I was looking at pictures of two beautiful children – live children. And then there were pictures of a dead baby. A lot of pictures.
She didn’t see the look on my face because I held myself in perfect check. I didn’t want to be rude, but I had to turn away.
I was able to maintain composure but I am haunted by it. The baby was still very pink.
I was overwhelmed at seeing those pictures and suddenly felt as if I was under water.
I can’t get the images out of my mind. It haunts me.
What made her think that I would want to see that?
She is of a different generation, a different culture. Is that it? I know in my heart that she showed them to me because she trusts and likes me; I am kind to her. I go out of my way to be kind to her. Not everyone is. Kind, I mean.

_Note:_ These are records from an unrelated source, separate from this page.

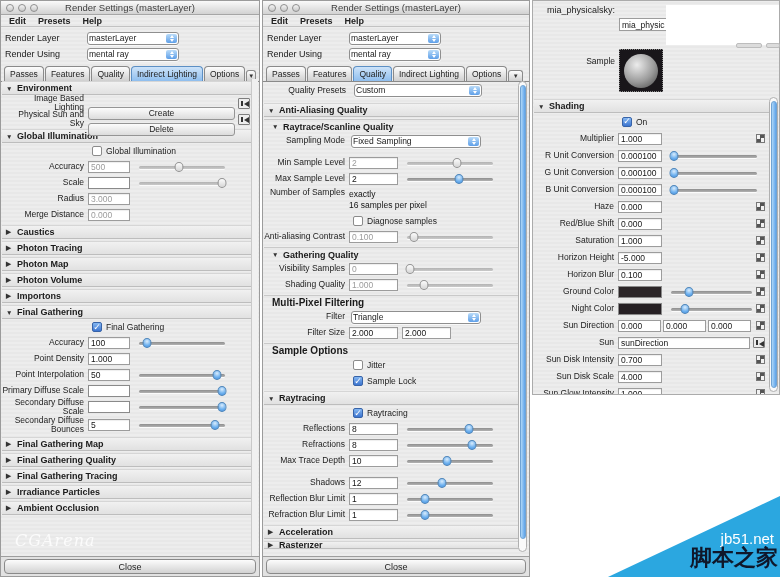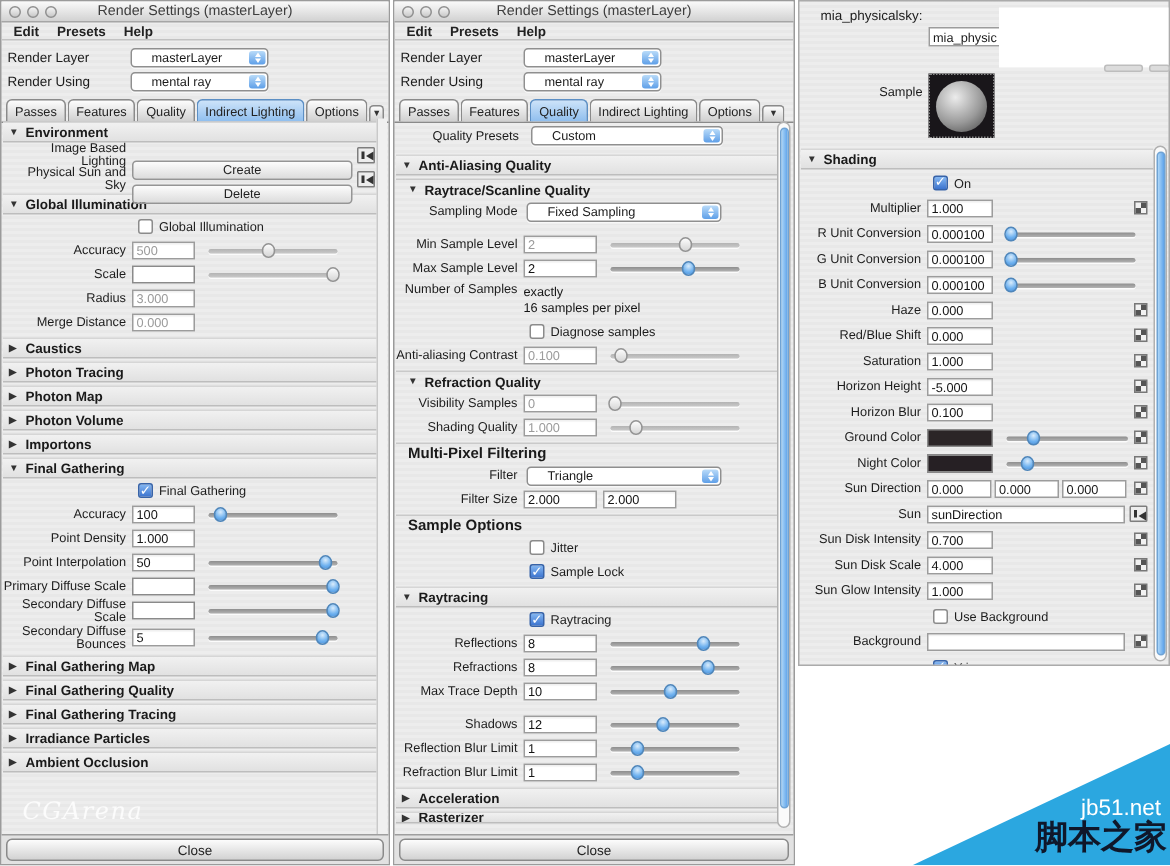--- a/index.html
+++ b/index.html
@@ -125,7 +125,7 @@
   .scroll-thumb { position:absolute; left:0.5px; right:0.5px; top:3px; bottom:12px;
     background:linear-gradient(90deg,#aed7f8,#5ea3ea); border:1px solid #6fa3d4; border-radius:5px; }
   
-  #win-right { position:absolute; left:532px; top:0; width:248px; height:444px;
+  #win-right { position:absolute; left:532px; top:0; width:248px; height:395px;
     background:#ebebeb; border:1px solid #ababab;
     background-image:repeating-linear-gradient(0deg,#ededed 0 2px,#e8e8e8 2px 4px); }
   #right-content { position:absolute; left:1px; right:10px; top:96px; bottom:0;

A week prior to the day she showed me the pictures, she told me she had picked up the Urn with her baby’s ashes. The children, she said, refused to believe her baby was in there. The children saw the pictures of the dead baby, she said because she wanted them to understand.
She told me they are too young to understand. Yes, I said, I imagine that would be true. What could I say?
She’s a strong girl, though. She is fine. I guess if she’s able to look at her baby’s picture on her cell phone, it means she must be doing fine?
I don’t know. I know she has to survive.
She has other business to attend to.